Pakistan has frequently pursued international support to stabilize its economy, which has been affected by crippling national debt, bolting inflation and a tumbling rupee.
The talks are taking place in the Qatari capital Doha, the Ministry of Finance said, and are anticipated to continue into next week.
Finance Minister Miftah Ismail, Minister of State Dr. Aisha Ghous Pasha, Finance Secretary Hamed Yaqoob Shaikh, State Bank of Pakistan Acting Governor Dr. Murtaza Syed, Federal Board of Revenue Chairman Asim Ahmad and other officials belonging to the Finance Division are taking part in the talks.
A major deadlock is expected to be over exorbitant fuel and electricity subsidies. The finance minister said that he wanted to “find a middle ground” to the problem.

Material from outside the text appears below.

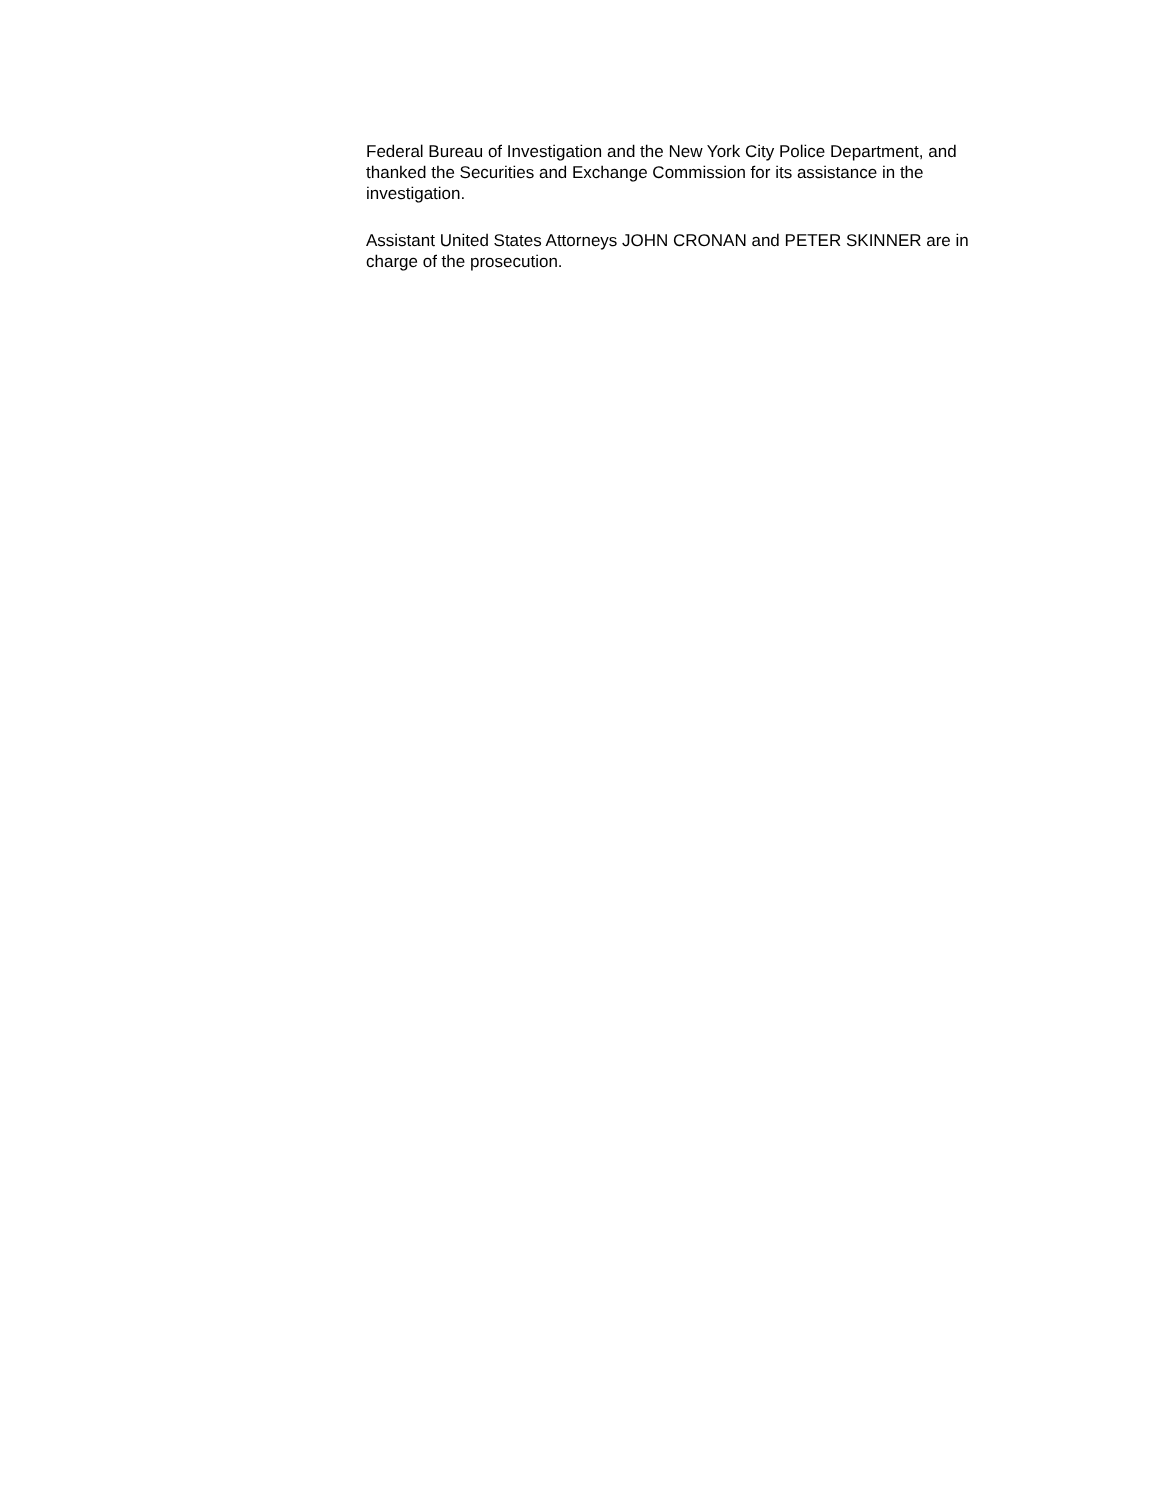Federal Bureau of Investigation and the New York City Police Department, and thanked the Securities and Exchange Commission for its assistance in the investigation.
Assistant United States Attorneys JOHN CRONAN and PETER SKINNER are in charge of the prosecution.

Economist Shahrukh Wani said that the government would attempt to convince the IMF to let it keep some of the subsidies for political stability but the IMF would refuse in order to make the trade and budget deficit manageable.
A $6 billion IMF bailout package agreed upon by former prime minister Imran Khan in 2019 has never been fully implemented. The previous government went back on the agreements to cut down or remove some subsidies and to improve revenue and tax collection.
Pakistan has so far received $3bn, with the program set to end later this year.
Officials are looking for an extension to the program till June 2023, as well as to release the next tranche of $1bn.